RSGC: How does it feel to know that you’re making a difference?
JM: It feels very fulfilling – making a difference is why I chose this profession. It’s a privilege to do what I do and I am reminded of that every day when I have the opportunity be with patients, and to contribute and make the decisions I am tasked with.
RSGC: Are you working longer hours than usual?
JM: In my clinical practice, the hours are much less right now. In the hospital, we have had to really stop all non-urgent/non-emergency services to make time and space for when the increase in patients will arrive in the coming weeks. My colleagues and I have also decided to work in a model where we alternate coverage of urgent psychiatric services, taking a few weeks at a time each, in order to ensure we always have a cohort of physicians who are healthy to step in if needed. Soon, this may be different as patient volumes will go up.

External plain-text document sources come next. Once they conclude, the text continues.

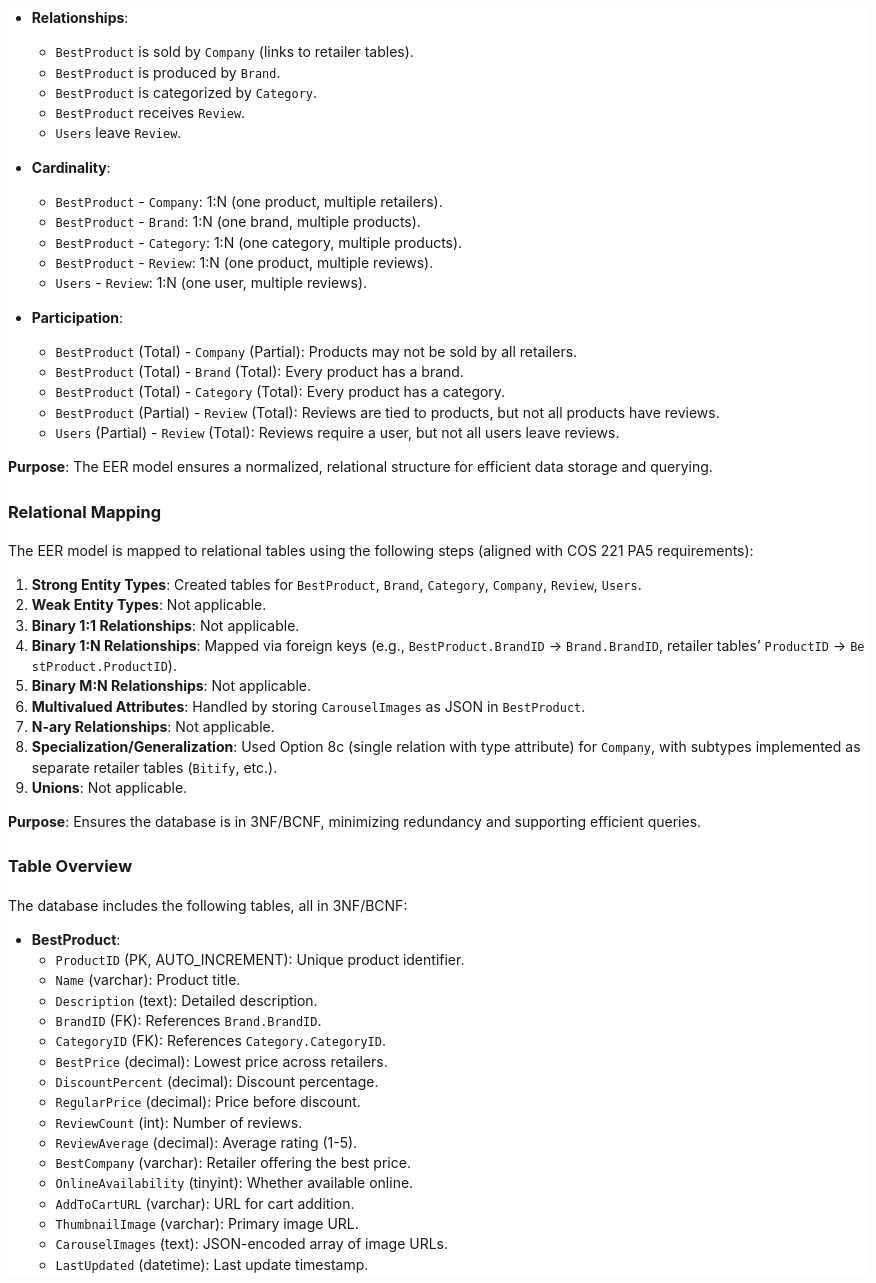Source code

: - **Relationships**:
  - `BestProduct` is sold by `Company` (links to retailer tables).
  - `BestProduct` is produced by `Brand`.
  - `BestProduct` is categorized by `Category`.
  - `BestProduct` receives `Review`.
  - `Users` leave `Review`.

- **Cardinality**:
  - `BestProduct` - `Company`: 1:N (one product, multiple retailers).
  - `BestProduct` - `Brand`: 1:N (one brand, multiple products).
  - `BestProduct` - `Category`: 1:N (one category, multiple products).
  - `BestProduct` - `Review`: 1:N (one product, multiple reviews).
  - `Users` - `Review`: 1:N (one user, multiple reviews).

- **Participation**:
  - `BestProduct` (Total) - `Company` (Partial): Products may not be sold by all retailers.
  - `BestProduct` (Total) - `Brand` (Total): Every product has a brand.
  - `BestProduct` (Total) - `Category` (Total): Every product has a category.
  - `BestProduct` (Partial) - `Review` (Total): Reviews are tied to products, but not all products have reviews.
  - `Users` (Partial) - `Review` (Total): Reviews require a user, but not all users leave reviews.

**Purpose**: The EER model ensures a normalized, relational structure for efficient data storage and querying.

### Relational Mapping

The EER model is mapped to relational tables using the following steps (aligned with COS 221 PA5 requirements):
1. **Strong Entity Types**: Created tables for `BestProduct`, `Brand`, `Category`, `Company`, `Review`, `Users`.
2. **Weak Entity Types**: Not applicable.
3. **Binary 1:1 Relationships**: Not applicable.
4. **Binary 1:N Relationships**: Mapped via foreign keys (e.g., `BestProduct.BrandID` → `Brand.BrandID`, retailer tables’ `ProductID` → `BestProduct.ProductID`).
5. **Binary M:N Relationships**: Not applicable.
6. **Multivalued Attributes**: Handled by storing `CarouselImages` as JSON in `BestProduct`.
7. **N-ary Relationships**: Not applicable.
8. **Specialization/Generalization**: Used Option 8c (single relation with type attribute) for `Company`, with subtypes implemented as separate retailer tables (`Bitify`, etc.).
9. **Unions**: Not applicable.

**Purpose**: Ensures the database is in 3NF/BCNF, minimizing redundancy and supporting efficient queries.

### Table Overview

The database includes the following tables, all in 3NF/BCNF:

- **BestProduct**:
  - `ProductID` (PK, AUTO_INCREMENT): Unique product identifier.
  - `Name` (varchar): Product title.
  - `Description` (text): Detailed description.
  - `BrandID` (FK): References `Brand.BrandID`.
  - `CategoryID` (FK): References `Category.CategoryID`.
  - `BestPrice` (decimal): Lowest price across retailers.
  - `DiscountPercent` (decimal): Discount percentage.
  - `RegularPrice` (decimal): Price before discount.
  - `ReviewCount` (int): Number of reviews.
  - `ReviewAverage` (decimal): Average rating (1-5).
  - `BestCompany` (varchar): Retailer offering the best price.
  - `OnlineAvailability` (tinyint): Whether available online.
  - `AddToCartURL` (varchar): URL for cart addition.
  - `ThumbnailImage` (varchar): Primary image URL.
  - `CarouselImages` (text): JSON-encoded array of image URLs.
  - `LastUpdated` (datetime): Last update timestamp.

In my university job, I couldn’t be busier. The hours are extremely long right now. We are focused on putting in place supports to help physicians stay healthy during this time. We are working with our partner organizations to ensure that they attend to the things we know will help physicians cope so that we can come to the other end of this crisis unified and healthy.
RSGC: Any tips for the general public to “take care of themselves”?
JM: Attend to sleep. Don’t watch too much news about COVID; just update yourself once daily on the evolving public health recommendations from a trusted source like the Medical Officer of Health or the Public Health Officer of Canada. Find ways to stay socially connected even when you have to be physically distant. Find ways to stay active. Be optimistic – we will get through this. Try to find ways to acknowledge those who are working to take care of those affected with COVID and those people doing all the essential services right now from grocery workers, to TTC drivers, to teachers keeping school going – this helps them and helps you to; it’s a win-win.
RSGC: Anything else to add?
JM: Please, please stay home, and wash your hands. This is everyone’s way of helping right now.
Thank you for all that you do, Julie.